This week brought confirmation that onshore wind and solar will be able to participate in the next round of Contracts for Difference (CfD) auctions, providing the potential for new projects to secure a stable, long-term price for power whilst ensuring best value for the consumer. The total pot available for all technologies will be 12GW, a helpful volume and getting closer to the scale of new capacity that needs to be built. Clear policy direction is what investors and developers need to create bankable projects which create jobs and help the UK move towards net zero. It is this long-term certainty, even if the strike prices are relatively low, that enables these capital intensive investments to take place.

CfD auctions are likely to favour large-scale projects, however, which reflects a trend.  Last week’s Ten Point Plan was confirmation that the government is (finally) taking its net zero commitments seriously. Cleaning up transport and how we heat our homes will be a major step forward in meeting UK net zero goals and we warmly welcome ambitious plans for offshore wind. But what the whole plan is in danger of missing is an understanding of the power and value of decentralised energy, allowing communities and businesses to build their own on-site wind and solar capacity, serving local needs. Facilitating international infrastructure and utility companies at the expense of locally rooted, sustainable green energy generation will only get us so far. One third of the UK’s current portfolio of wind, solar and hydro projects is smaller scale – below 20MW. 10% is below 5MW[1], projects which can be funded and constructed by a community or business. These lower capacity projects are not nice to haves, but a material part of our national infrastructure.

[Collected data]
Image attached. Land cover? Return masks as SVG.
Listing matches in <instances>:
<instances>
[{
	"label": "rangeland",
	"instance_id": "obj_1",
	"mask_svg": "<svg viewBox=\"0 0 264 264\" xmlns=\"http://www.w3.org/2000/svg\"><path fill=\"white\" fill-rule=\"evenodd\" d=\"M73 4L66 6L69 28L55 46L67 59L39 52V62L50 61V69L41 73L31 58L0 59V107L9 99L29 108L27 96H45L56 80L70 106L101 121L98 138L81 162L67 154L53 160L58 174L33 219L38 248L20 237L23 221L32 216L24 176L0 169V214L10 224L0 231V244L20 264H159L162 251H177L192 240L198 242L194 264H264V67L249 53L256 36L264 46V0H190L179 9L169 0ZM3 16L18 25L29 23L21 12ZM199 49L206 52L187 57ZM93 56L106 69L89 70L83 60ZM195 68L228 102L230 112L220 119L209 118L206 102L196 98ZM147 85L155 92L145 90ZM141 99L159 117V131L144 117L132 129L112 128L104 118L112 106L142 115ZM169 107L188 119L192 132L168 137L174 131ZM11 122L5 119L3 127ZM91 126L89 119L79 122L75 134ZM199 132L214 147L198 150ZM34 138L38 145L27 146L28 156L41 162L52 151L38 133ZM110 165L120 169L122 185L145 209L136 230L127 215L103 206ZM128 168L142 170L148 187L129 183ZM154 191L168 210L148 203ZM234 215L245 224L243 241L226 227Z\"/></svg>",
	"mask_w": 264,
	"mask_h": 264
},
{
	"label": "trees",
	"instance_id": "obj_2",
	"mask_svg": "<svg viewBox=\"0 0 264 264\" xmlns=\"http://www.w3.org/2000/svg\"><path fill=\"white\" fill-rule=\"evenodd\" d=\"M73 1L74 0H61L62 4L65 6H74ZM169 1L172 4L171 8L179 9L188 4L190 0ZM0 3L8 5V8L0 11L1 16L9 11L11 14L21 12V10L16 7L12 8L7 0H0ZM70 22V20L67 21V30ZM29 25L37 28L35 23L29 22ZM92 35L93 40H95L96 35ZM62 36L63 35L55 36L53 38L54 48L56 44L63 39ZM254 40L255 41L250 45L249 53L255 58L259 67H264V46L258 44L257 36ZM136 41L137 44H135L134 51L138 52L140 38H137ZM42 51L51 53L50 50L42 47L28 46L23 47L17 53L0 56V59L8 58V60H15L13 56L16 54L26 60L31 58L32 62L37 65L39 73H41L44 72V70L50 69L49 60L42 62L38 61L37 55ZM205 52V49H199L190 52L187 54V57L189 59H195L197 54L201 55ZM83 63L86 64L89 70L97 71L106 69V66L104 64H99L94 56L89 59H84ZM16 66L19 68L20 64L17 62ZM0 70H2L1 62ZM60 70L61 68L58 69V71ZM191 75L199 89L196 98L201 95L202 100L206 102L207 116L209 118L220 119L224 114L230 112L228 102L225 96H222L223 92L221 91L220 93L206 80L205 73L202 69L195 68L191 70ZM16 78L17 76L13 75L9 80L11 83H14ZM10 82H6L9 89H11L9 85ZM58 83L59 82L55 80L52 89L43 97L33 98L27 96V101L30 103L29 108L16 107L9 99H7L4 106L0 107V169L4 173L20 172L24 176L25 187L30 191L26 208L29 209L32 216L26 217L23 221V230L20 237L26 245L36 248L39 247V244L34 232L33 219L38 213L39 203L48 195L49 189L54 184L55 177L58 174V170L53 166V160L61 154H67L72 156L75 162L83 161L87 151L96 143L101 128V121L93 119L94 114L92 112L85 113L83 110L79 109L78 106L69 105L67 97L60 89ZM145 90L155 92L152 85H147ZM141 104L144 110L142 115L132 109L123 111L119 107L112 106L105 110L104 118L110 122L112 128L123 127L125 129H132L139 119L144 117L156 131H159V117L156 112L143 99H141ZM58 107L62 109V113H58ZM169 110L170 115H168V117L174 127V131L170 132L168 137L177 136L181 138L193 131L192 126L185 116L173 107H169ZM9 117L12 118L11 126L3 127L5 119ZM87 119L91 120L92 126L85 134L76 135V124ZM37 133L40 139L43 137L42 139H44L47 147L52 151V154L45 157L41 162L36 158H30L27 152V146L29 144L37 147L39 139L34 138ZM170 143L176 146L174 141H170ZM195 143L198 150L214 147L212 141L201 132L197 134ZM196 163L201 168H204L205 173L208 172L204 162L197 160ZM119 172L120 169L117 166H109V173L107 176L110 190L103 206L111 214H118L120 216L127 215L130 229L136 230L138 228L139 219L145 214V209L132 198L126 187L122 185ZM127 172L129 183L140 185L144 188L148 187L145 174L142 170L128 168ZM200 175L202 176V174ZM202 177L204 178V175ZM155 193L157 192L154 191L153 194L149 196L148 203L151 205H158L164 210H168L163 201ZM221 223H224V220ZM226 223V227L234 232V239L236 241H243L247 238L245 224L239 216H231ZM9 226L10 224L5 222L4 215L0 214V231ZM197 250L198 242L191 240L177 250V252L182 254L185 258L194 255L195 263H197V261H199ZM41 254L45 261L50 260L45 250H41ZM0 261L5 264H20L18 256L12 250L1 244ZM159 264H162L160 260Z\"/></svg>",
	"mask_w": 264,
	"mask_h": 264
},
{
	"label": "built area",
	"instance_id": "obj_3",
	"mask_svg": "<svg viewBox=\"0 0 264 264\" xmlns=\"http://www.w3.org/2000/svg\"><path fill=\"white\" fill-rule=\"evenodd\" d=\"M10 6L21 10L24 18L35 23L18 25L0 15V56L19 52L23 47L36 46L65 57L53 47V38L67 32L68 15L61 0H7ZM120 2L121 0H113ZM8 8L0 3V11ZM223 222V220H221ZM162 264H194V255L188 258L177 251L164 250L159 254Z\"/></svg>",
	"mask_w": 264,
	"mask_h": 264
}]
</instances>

* _Exercise brief_: Reproduce, word for word, everything in the wind and solar auction text from "This week brought" down to "to take place.".

* _The reply_:
This week brought confirmation that onshore wind and solar will be able to participate in the next round of Contracts for Difference (CfD) auctions, providing the potential for new projects to secure a stable, long-term price for power whilst ensuring best value for the consumer. The total pot available for all technologies will be 12GW, a helpful volume and getting closer to the scale of new capacity that needs to be built. Clear policy direction is what investors and developers need to create bankable projects which create jobs and help the UK move towards net zero. It is this long-term certainty, even if the strike prices are relatively low, that enables these capital intensive investments to take place.